PALENQUE

10 August


Jonathan & Rikki join us along the rear arcade of the Palace. High-up seats, us leaning back against pillars, to study thick unfamiliar foliage–lianas, lush green trees & vines, metallic whining of insects. The heat has me down. I listen from enormous distances as the others speak of cigar-smoking priest on the frieze at Temple of the Foliated Cross. Jonathan has his own cigar sympathetically lit–passes it to Rikki & photographs her smoking it savagely among ruins. Her hair runs in rivulets down the stone arcade. I scramble off my perch–down from the arcade, across the cropped lawn. Broken steps drop to the fast silver thread river–Rio Otolum. Bromeliads watch. Head thrust into clear, forceful, shockingly cold water.

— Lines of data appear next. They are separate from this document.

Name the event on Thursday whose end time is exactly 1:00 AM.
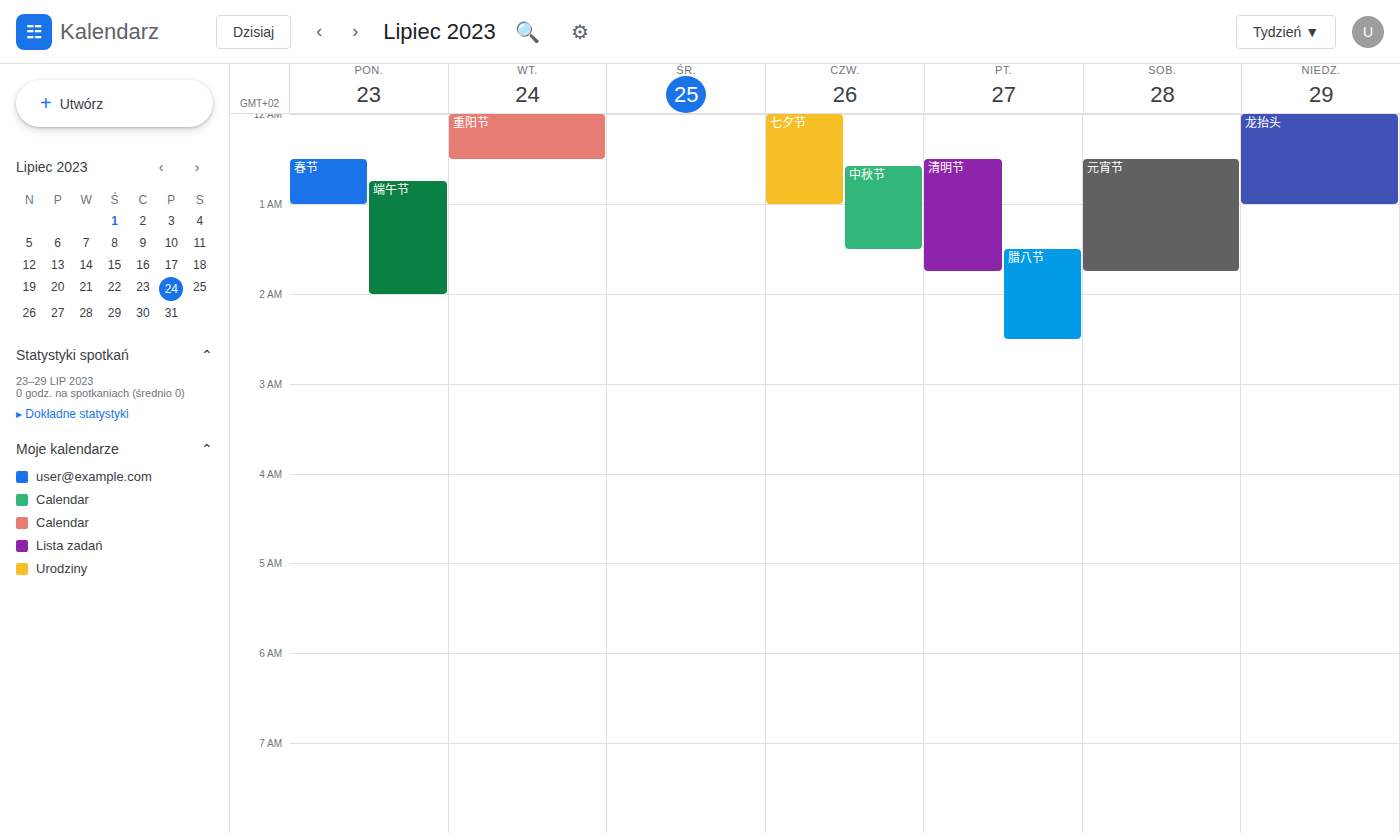
"七夕节"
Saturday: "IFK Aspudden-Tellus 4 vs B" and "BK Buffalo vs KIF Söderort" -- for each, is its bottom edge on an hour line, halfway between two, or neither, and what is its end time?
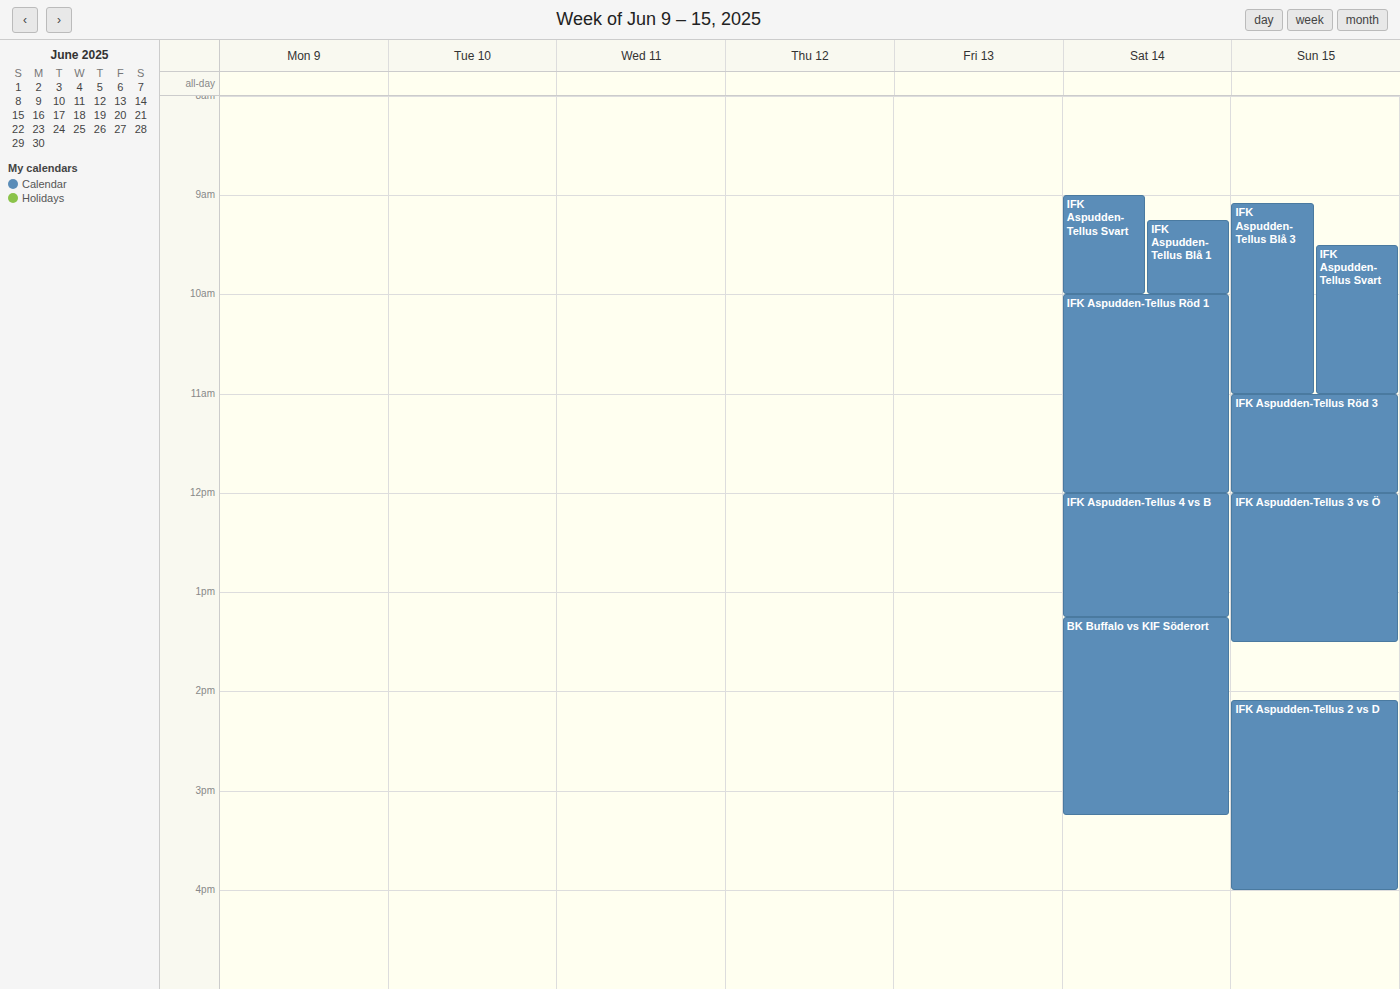
"IFK Aspudden-Tellus 4 vs B": 1:15 PM, neither: a quarter of the way from the 1 PM line to the 2 PM line. "BK Buffalo vs KIF Söderort": 3:15 PM, neither: a quarter of the way from the 3 PM line to the 4 PM line.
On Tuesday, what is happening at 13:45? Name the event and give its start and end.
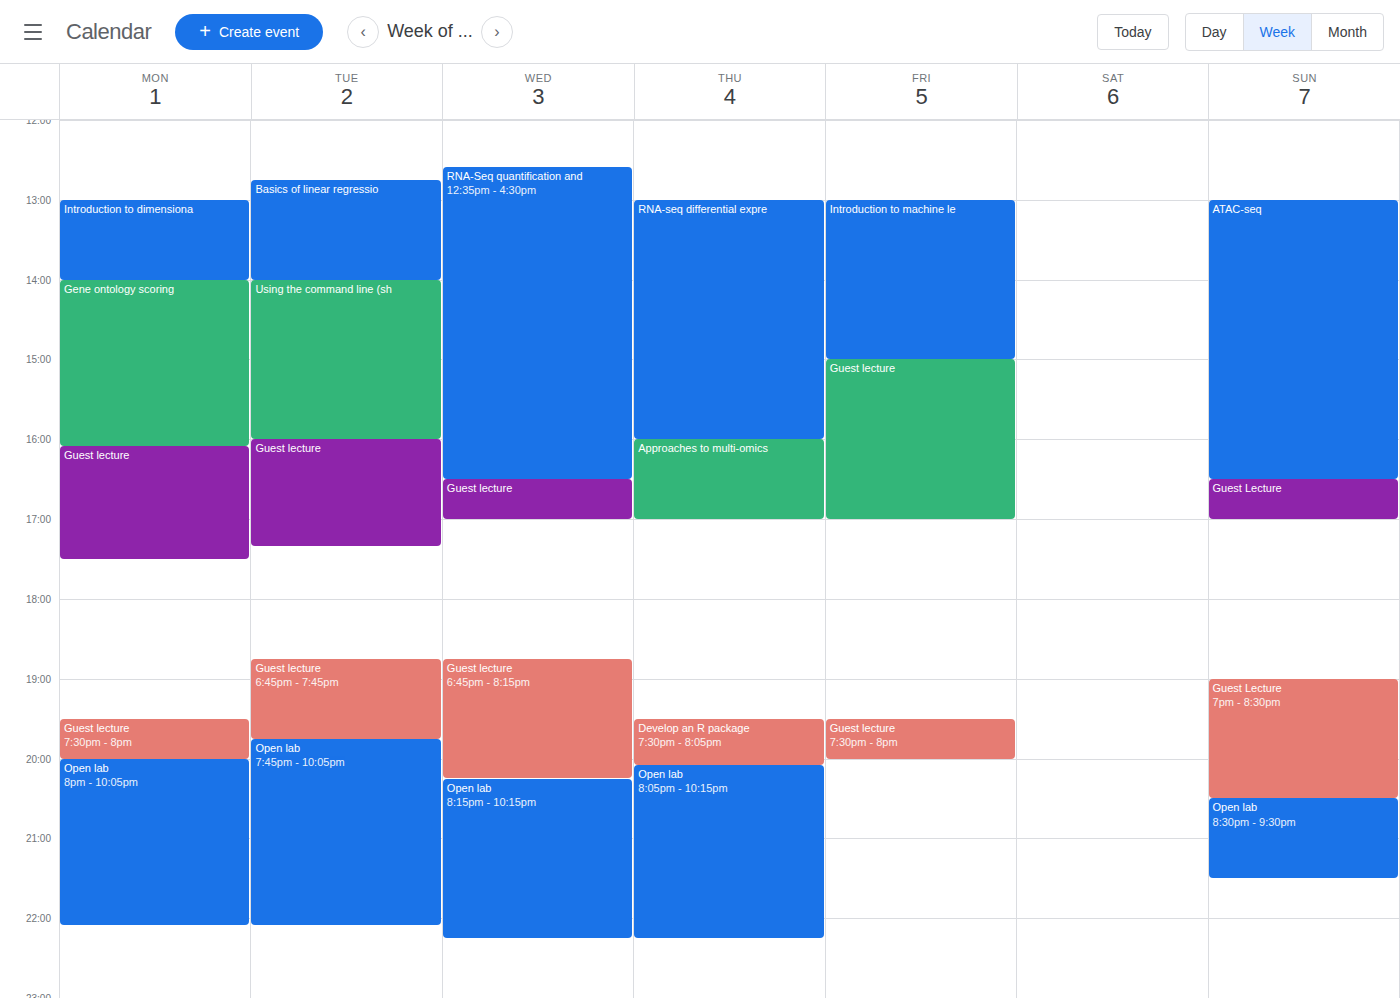
"Basics of linear regressio", 12:45 to 14:00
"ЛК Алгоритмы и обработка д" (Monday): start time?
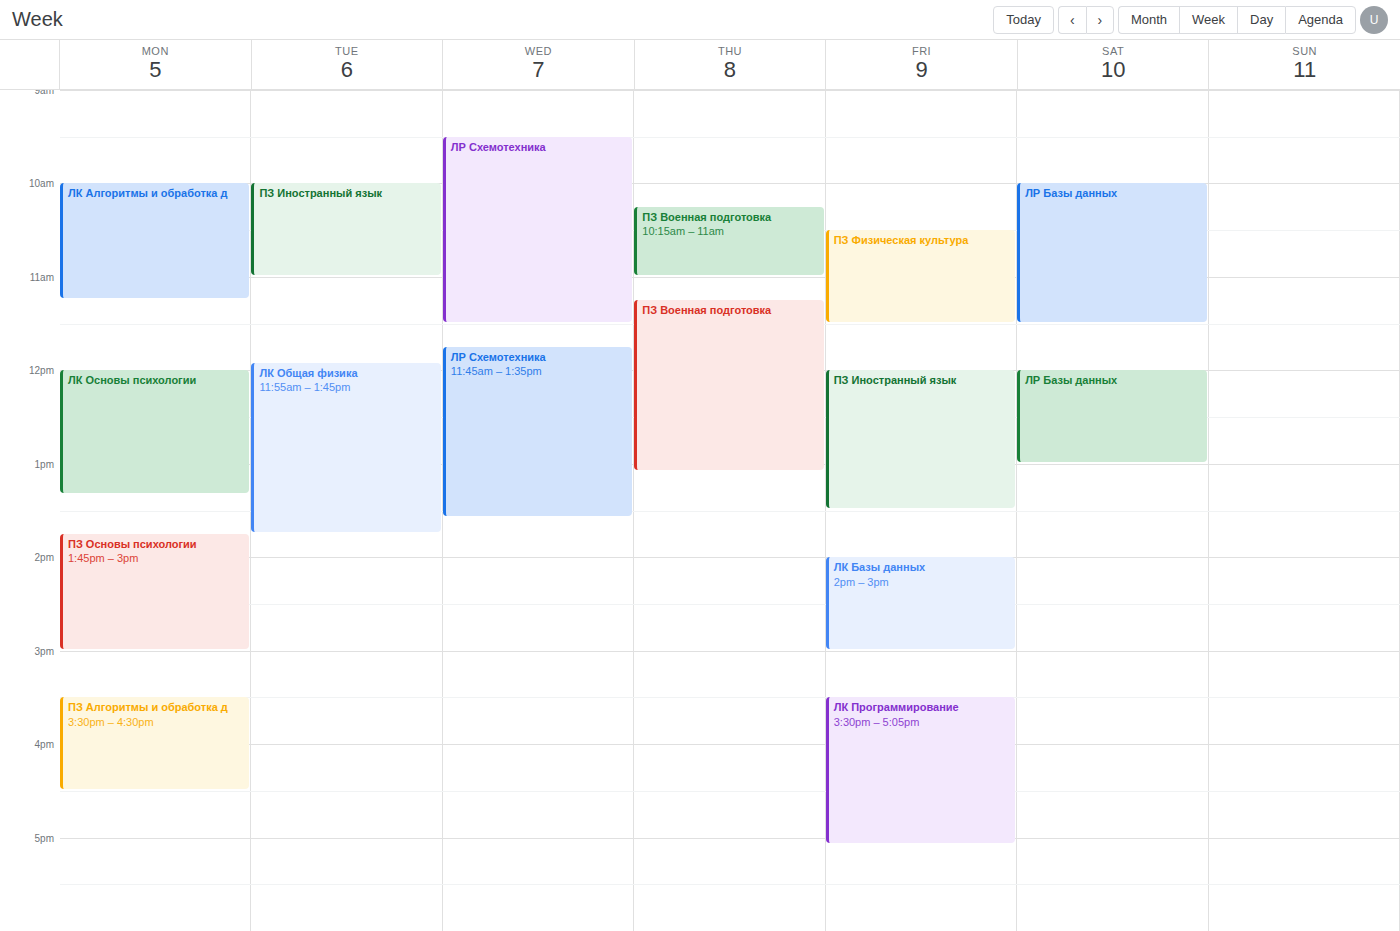
10:00 AM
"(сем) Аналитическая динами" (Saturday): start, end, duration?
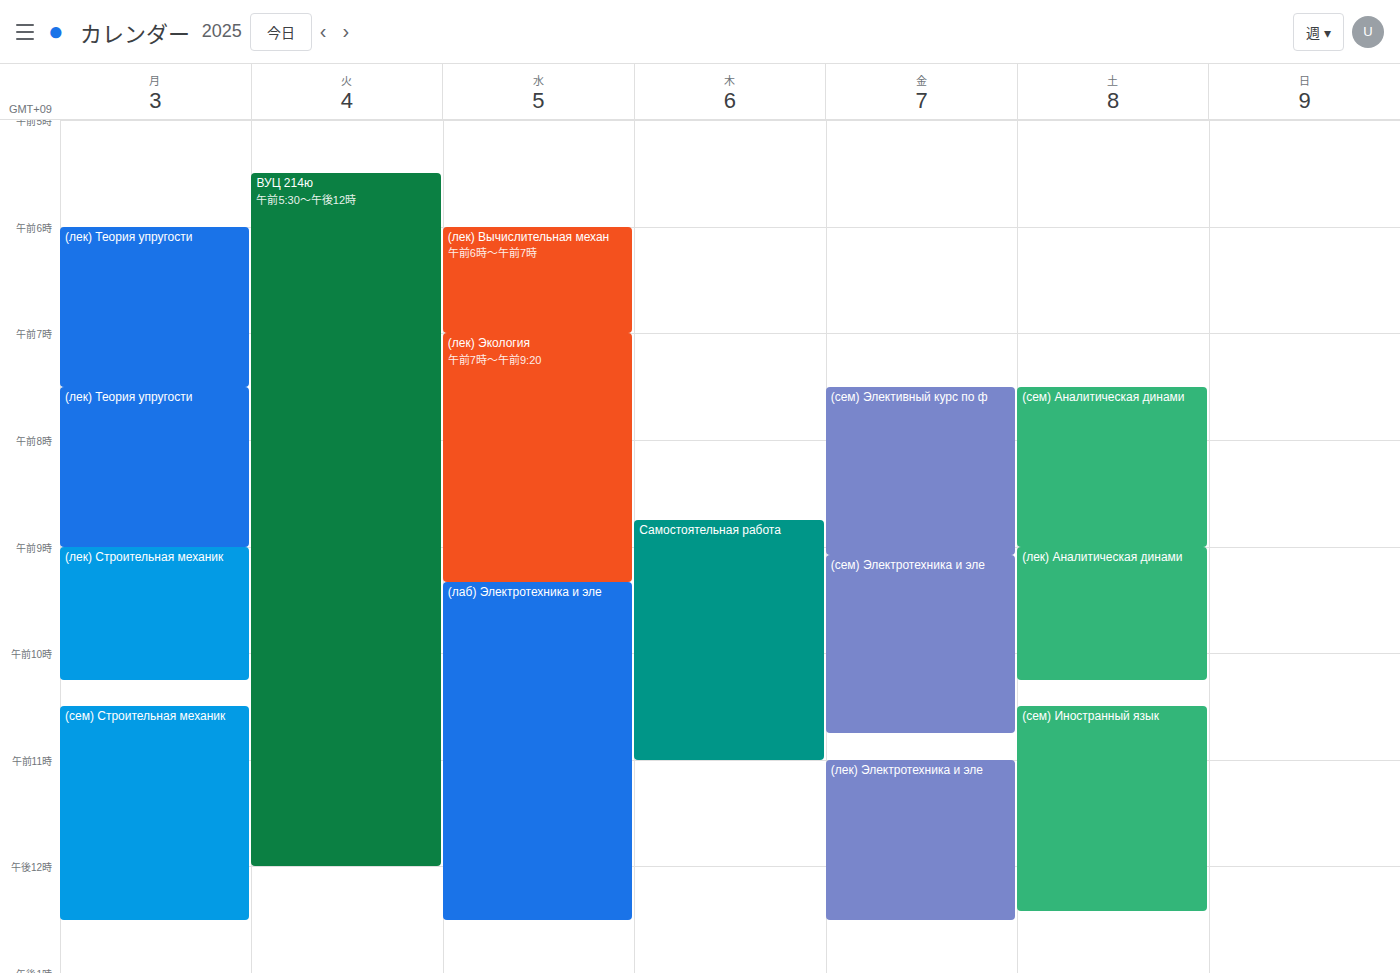
7:30 AM to 9:00 AM, 1 hour 30 minutes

Why did I expect tepid water–out of the steaming jungle? On the bottom mottled rocks & clear sand. Plunged my head in again and the water's force nearly threw me. Return to companions up on their smoking perch at the back of Prince Pacal's harem. A bandana to dry my hair and dislodge little pebbles where they've stuck in the whorl of one ear. At my departure a spider monkey shrieks–

    Temple of Inscriptions
    nine lords of the underworld–Xibalba–

      and when they opened the sealed stone passage
      down to Pacal's tomb
        several skeletons crouched at the portals
        set to serve
          Pacal in death

      clay pots, jewelry
      and supplies for the journey
        to Xibalba





Pacal's jade mosaic death mask was removed to Mexico City where archaeologists recreated his tomb at the Museo Nacional de Antropologia. 1985 thieves got in & made off
      with the mask.

Drenched from humidity tourists labor their way in cloud-like formations up the Temple steps. A massive German man slung with cameras sweating profusely. "Aaach!" Grey rock & emerald color'd grass.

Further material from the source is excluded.